共用部のラウンジや会議室は、入居企業の採用活動にも活用されているという。「企業規模を問わず人材採用やリテンションは課題となっています。特に中小企業は大手と比べてブランド力が弱く、人材確保のために魅力的なオフィス環境に投資する財務的な余裕もありません。デザイン性の高い充実した共用部を面接の場などに利用してもらうことは、社内外のワーカーに自社をアピールすることにつながると思います」(髙室氏)。
創業期の事業成長を支えるセットアップオフィス
フロンティアグラン西新宿の貸室は、大小さまざまな31区画全てが会議室やフォンブースの用意されたセットアップオフィスである。一部には、ペット連れで出勤できるペットフレンドリーフロアや、より高級感のある設えでルーフトップテラスの利用も可能なプレミアムフロアもあり、自社にあったオフィスが選択可能だ。
こうしたセットアップの専用区画は初期費用や移転時の原状回復費用が抑えられるメリットがある。

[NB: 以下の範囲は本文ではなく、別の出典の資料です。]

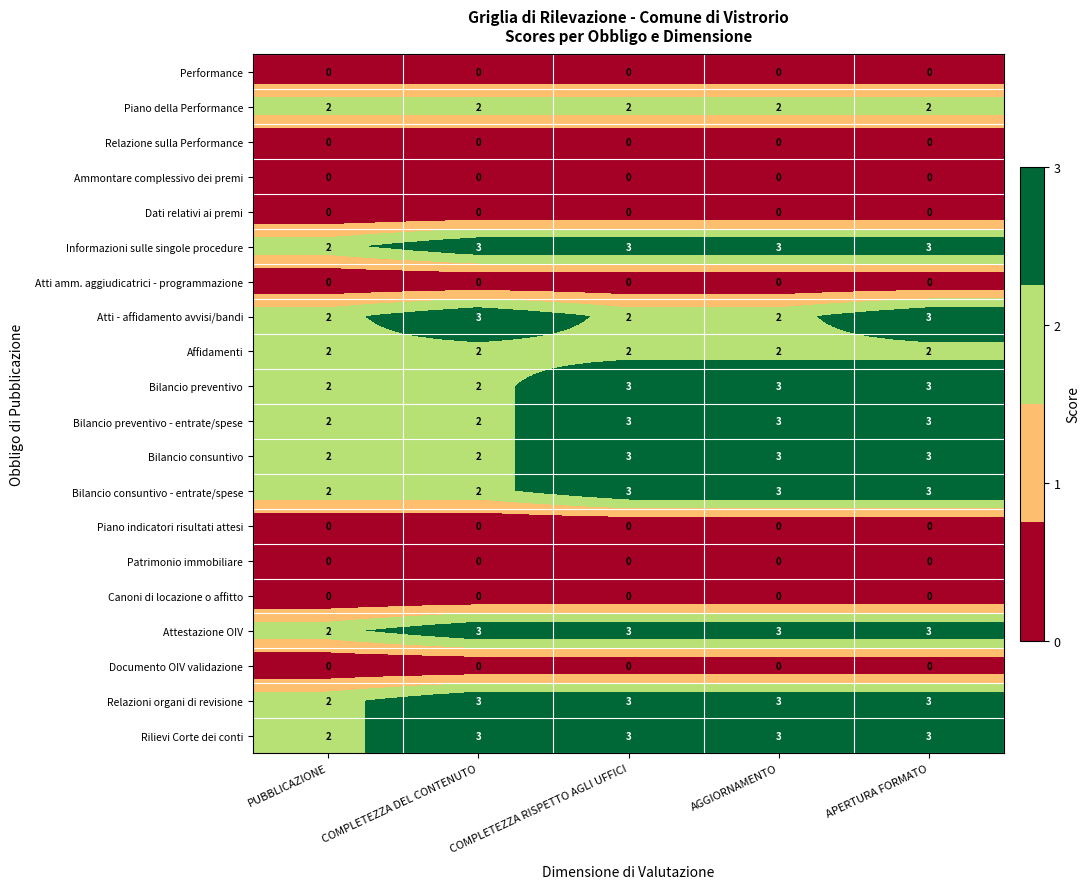

How many categories are shown in the chart?

5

さらに、造りこまれたラウンジが備えられていることで、中小規模の企業の経済合理性をより強化している。「成長スピードが早いベンチャーやスタートアップにとって、2~3年で移転する可能性のあるオフィスに高額な内装コストや原状回復コストをかけるのは大きな負担です。ビル側がすべて用意することでテナントのコスト・計画準備の手間・契約面積などの負担が減り、事業成長の支援につながります」と、髙室氏は話す。
「貸室のセキュリティカードは想定利用人数の1.5倍の枚数を発行できるので、在宅勤務者や外回りの多い営業社員など、従業員の出社頻度にばらつきがある企業も柔軟に利用可能です。人員増加で貸室が手狭になっても、ラウンジの利用やより広い区画への館内移転ができる点も評価されています」と陳氏は話す。
ソフトとハードの両面からコミュニケーションを創出
受付にはコミュニティマネージャーが常駐し、内覧や問い合わせの対応のほか、さまざまなイベント企画などにより感情的価値を提供している。「ビジネスの発展には、人と人との交流が欠かせません。さらに、デジタル化の進展で、オフィスの役割としてリアルコミュニケーションの比重が高まるなか、せっかくさまざまな業種の人が集まっているのにコミュニケーションが生まれていないオフィスビルをみてもったいないと感じていました」(髙室氏)と、リアルコミュニケーションを演出する場づくりの重要性を話す。イベント企画は入居者にも好評で、陳氏は「イベントで仲良くなった他社の社員とランチに行く人がいたり、イベントが仕事や出社のモチベーションになっているというお声を聞いたりします」と話す。
リアルコミュニケーションの場としてはラウンジのほかに、入居者なら誰でも利用できるゴルフスタジオやワークアウトエリアなどがある。「ゴルフスタジオは社内イベントの会場や商談の場として利用いただくことも可能です。コロナ禍の影響で、リアルコミュニケーションの場というオフィスの役割がより重視されるなか、こうしたユニークなスペースも交流を生む一助になれば嬉しいです」(陳氏)。
企業規模によって抱える課題は異なり、求めるオフィスも異なる。「今後も刻々と変化する多様なユーザーニーズを的確に捉えたオフィス環境を企画・運営することで、テナント・ビルオーナー双方にご満足いただけるいただけるサービスを目指します」と髙室氏は語る。